Mi ritrovo qua, a sfogliare pagine di giornali online che hanno come unico argomento “Morgan, Sanremo, e la sua pubblicità”, e mi ritrovo a pensare, a ricordare.

 Avevo 17 anni, erano gli anni delle scuole superiori , a Catanzaro Lido, il famoso magistrale!! Era una giornata di sole, primavera, gli ultimi mesi di scuola.. ricordo che era un giovedì, e come tutti i giovedì era obbligatorio andarsene in giro al mercato, assentandosi dalla scuola o come si usa dire  in gergo “marinando la scuola”!

Dopo una splendida mattinata  trascorsa con i compagni a girovagare per il mercato, e  in riva a mare a giocare a pallone , alle 12.30 mi avviai verso la stazione per prendere, come tutti i giorni, l’autobus di linea  che mi avrebbe riportato a casa. Arrivata alla stazione aspettai impazientemente il mio autobus che tardava però ad arrivare. Forse, una coincidenza, per tutto ciò che avrei scoperto dopo, non lo so!

Vidi una macchina ferma.. ce n’erano tante, come tutti i giorni, ma quella mi colpì in maniera particolare. Non ricordo il modello, ma solo il colore, grigia. Era ferma, forse ormai da ore! Mi avvicinai. Vidi un uomo, seduto, occhi chiusi, aspetto trasandato, pochi capelli, forse 30 anni, sicuramente non di più. All’inizio pensavo stesse riposando, ma non notando nessun movimento decisi di avvicinarmi. Intanto l’autobus era arrivato, ma decisi di prendere quello successivo. Volevo capire. E non credo fosse solo curiosità.

++++

# ESERCIZI DA SVOLGERE
a) Rispondi alle domande sul ricordo:
(i) Quanti anni aveva chi racconta?
(ii) A che ora si avviò verso la stazione?
(iii) Di che colore era la macchina ferma?
b) Ricopia fedelmente il brano del ricordo, cominciando da "Mi ritrovo qua, a" e proseguendo fino a "pensare, a ricordare.".

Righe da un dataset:
++++

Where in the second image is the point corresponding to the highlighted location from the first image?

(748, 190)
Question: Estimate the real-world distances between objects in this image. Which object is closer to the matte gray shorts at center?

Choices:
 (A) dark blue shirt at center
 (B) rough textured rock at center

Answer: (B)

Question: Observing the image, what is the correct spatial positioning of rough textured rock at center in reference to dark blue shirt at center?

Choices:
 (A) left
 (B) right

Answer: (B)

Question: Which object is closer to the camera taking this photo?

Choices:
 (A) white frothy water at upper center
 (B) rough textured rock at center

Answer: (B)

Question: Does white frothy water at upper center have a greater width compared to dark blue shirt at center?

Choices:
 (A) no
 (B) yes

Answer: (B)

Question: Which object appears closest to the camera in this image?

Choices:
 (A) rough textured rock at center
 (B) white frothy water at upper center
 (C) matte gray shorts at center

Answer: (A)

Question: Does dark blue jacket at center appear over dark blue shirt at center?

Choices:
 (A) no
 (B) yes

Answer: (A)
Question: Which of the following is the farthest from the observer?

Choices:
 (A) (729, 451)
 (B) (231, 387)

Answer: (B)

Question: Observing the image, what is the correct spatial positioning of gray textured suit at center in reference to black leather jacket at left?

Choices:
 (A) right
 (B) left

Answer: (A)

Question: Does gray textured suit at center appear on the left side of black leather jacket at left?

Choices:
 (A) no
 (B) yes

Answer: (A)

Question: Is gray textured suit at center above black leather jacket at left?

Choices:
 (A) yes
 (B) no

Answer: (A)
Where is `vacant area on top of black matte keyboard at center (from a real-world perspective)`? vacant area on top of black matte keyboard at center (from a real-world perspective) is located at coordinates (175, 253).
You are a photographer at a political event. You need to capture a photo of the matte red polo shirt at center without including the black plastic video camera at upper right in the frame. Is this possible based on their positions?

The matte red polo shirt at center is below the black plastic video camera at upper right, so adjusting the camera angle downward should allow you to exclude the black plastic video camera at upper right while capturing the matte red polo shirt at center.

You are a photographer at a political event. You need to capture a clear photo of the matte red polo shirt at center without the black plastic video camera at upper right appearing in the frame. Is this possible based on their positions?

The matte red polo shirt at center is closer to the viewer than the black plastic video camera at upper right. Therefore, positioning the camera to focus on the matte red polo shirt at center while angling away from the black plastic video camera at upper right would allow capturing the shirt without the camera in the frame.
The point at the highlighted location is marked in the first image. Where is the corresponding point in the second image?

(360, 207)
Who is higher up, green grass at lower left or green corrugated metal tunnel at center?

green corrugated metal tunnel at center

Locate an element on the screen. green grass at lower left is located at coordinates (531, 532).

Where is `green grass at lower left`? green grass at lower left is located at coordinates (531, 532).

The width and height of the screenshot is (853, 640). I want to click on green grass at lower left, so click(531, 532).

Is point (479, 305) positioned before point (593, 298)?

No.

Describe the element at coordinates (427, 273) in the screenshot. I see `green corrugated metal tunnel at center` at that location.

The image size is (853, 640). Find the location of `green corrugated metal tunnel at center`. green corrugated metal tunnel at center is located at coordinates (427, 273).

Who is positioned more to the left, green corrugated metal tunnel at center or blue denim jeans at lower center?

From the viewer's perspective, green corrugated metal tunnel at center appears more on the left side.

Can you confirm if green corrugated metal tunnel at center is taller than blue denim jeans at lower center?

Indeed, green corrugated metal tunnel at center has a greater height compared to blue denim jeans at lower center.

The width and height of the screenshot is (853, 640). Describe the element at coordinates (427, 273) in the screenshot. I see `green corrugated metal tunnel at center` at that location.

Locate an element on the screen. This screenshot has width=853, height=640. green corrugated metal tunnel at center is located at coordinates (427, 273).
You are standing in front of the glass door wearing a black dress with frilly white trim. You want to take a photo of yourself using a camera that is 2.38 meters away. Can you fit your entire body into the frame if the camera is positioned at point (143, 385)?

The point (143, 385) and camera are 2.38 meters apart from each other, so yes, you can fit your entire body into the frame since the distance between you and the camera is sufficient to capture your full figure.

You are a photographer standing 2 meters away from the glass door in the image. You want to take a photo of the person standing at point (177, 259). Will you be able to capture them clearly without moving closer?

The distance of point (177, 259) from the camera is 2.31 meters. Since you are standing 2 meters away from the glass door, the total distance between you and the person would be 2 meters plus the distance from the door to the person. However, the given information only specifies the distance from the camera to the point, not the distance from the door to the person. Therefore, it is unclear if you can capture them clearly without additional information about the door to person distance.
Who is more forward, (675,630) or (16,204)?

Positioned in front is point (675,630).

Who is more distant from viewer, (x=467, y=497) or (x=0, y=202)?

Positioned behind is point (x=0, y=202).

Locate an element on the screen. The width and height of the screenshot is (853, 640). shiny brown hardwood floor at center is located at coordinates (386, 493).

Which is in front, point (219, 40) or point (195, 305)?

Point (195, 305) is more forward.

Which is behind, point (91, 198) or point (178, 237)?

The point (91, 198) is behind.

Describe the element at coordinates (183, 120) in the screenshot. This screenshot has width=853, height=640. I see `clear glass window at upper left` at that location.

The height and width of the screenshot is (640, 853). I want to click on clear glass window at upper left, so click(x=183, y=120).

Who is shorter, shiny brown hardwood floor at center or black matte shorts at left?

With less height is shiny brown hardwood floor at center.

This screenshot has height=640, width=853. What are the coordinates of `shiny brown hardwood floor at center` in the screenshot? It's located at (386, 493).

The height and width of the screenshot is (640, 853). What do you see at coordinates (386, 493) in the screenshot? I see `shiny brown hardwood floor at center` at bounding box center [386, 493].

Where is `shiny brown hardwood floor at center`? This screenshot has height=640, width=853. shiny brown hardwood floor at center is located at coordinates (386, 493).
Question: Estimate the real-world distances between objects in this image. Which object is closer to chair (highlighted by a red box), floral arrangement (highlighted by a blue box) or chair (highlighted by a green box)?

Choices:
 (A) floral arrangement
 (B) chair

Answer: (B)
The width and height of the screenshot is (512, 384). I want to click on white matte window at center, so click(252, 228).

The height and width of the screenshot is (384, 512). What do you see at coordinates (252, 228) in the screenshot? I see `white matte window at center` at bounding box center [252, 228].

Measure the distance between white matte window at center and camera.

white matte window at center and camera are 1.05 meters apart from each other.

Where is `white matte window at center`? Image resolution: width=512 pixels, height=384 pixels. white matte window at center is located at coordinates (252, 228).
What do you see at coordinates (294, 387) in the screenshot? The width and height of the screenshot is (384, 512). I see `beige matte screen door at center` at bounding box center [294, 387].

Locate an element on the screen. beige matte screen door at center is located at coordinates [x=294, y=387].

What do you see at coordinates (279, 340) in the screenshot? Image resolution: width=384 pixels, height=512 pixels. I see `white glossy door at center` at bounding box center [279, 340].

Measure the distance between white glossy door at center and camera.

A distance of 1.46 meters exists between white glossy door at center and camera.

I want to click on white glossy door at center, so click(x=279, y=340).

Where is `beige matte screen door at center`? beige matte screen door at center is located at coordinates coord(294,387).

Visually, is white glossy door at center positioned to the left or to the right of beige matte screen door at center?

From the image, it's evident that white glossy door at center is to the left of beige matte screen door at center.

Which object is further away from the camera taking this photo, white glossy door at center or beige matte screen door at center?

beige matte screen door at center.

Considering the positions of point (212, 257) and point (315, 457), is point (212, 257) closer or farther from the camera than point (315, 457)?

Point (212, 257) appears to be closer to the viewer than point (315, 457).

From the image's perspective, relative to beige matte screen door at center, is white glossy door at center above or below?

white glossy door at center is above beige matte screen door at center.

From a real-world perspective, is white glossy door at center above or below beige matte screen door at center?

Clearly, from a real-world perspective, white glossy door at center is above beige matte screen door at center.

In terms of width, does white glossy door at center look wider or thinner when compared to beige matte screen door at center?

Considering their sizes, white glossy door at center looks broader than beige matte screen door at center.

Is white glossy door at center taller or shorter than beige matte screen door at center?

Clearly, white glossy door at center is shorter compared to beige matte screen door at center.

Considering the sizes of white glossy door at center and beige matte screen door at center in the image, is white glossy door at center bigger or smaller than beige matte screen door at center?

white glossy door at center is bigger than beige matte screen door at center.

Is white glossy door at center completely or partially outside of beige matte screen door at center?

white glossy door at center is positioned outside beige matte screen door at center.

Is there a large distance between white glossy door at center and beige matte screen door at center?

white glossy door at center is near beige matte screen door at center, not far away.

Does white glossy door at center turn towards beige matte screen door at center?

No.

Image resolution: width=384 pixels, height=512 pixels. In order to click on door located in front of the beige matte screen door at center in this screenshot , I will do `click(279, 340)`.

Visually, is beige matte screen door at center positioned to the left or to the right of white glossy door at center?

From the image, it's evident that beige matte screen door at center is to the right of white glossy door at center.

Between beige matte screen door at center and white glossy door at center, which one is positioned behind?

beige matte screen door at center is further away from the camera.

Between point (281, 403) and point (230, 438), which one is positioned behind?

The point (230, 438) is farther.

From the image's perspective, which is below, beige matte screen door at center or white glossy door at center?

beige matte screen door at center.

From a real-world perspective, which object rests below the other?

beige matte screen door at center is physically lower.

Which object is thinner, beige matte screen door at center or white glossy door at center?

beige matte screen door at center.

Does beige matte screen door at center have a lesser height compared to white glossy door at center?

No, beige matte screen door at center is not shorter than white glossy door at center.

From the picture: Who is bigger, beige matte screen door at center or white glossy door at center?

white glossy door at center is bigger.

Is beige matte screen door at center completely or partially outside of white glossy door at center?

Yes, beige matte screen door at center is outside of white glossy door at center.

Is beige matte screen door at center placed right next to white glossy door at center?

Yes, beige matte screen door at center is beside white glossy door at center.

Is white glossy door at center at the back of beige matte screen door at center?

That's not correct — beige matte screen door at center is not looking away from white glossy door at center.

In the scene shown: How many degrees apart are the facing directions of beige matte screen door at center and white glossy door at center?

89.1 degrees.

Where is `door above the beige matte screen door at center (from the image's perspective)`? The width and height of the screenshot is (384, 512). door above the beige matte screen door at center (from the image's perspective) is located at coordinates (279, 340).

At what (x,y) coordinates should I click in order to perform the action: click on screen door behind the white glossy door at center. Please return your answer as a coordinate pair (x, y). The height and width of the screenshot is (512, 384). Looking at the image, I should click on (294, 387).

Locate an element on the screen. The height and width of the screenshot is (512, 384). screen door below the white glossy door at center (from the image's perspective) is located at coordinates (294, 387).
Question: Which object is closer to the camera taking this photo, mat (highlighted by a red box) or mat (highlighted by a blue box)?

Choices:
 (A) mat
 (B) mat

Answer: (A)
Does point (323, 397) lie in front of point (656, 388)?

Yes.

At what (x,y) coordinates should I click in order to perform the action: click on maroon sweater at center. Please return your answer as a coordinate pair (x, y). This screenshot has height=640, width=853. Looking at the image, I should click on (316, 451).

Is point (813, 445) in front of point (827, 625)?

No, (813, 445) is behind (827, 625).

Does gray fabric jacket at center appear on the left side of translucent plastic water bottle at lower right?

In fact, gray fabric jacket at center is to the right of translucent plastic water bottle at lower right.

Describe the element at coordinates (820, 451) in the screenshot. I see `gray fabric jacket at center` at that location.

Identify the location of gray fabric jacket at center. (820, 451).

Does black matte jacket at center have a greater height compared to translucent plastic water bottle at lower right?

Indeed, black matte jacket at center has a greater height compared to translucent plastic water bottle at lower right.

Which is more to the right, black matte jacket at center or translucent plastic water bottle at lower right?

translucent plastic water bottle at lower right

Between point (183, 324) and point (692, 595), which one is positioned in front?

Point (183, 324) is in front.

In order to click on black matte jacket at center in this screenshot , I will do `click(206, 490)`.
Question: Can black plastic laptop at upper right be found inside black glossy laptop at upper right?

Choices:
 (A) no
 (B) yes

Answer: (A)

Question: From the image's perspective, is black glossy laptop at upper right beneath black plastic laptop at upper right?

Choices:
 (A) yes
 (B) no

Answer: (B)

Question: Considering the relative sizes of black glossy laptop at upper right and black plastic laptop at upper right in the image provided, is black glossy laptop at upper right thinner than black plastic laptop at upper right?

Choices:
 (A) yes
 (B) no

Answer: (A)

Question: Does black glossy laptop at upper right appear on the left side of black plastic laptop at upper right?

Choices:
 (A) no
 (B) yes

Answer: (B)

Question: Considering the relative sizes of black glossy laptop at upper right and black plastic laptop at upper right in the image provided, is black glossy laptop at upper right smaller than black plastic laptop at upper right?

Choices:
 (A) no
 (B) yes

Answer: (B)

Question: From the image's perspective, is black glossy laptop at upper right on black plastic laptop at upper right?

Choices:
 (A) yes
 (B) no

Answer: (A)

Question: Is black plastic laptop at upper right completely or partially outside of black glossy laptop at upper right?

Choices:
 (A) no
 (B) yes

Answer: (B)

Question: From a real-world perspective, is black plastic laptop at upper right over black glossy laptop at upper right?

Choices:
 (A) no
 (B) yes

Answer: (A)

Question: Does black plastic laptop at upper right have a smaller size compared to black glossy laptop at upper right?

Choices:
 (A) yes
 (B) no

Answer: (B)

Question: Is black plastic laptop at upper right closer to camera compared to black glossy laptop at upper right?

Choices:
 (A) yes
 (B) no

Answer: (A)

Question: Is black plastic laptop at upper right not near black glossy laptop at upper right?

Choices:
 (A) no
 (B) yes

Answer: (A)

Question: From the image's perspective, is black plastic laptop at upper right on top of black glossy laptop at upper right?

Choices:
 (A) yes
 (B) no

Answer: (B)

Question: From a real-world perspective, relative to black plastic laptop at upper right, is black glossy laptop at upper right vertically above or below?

++++

# RISPOSTE IN ORDINE
a)
(i) 17 anni
(ii) Alle 12.30
(iii) Grigia

b)
Mi ritrovo qua, a sfogliare pagine di giornali online che hanno come unico argomento “Morgan, Sanremo, e la sua pubblicità”, e mi ritrovo a pensare, a ricordare.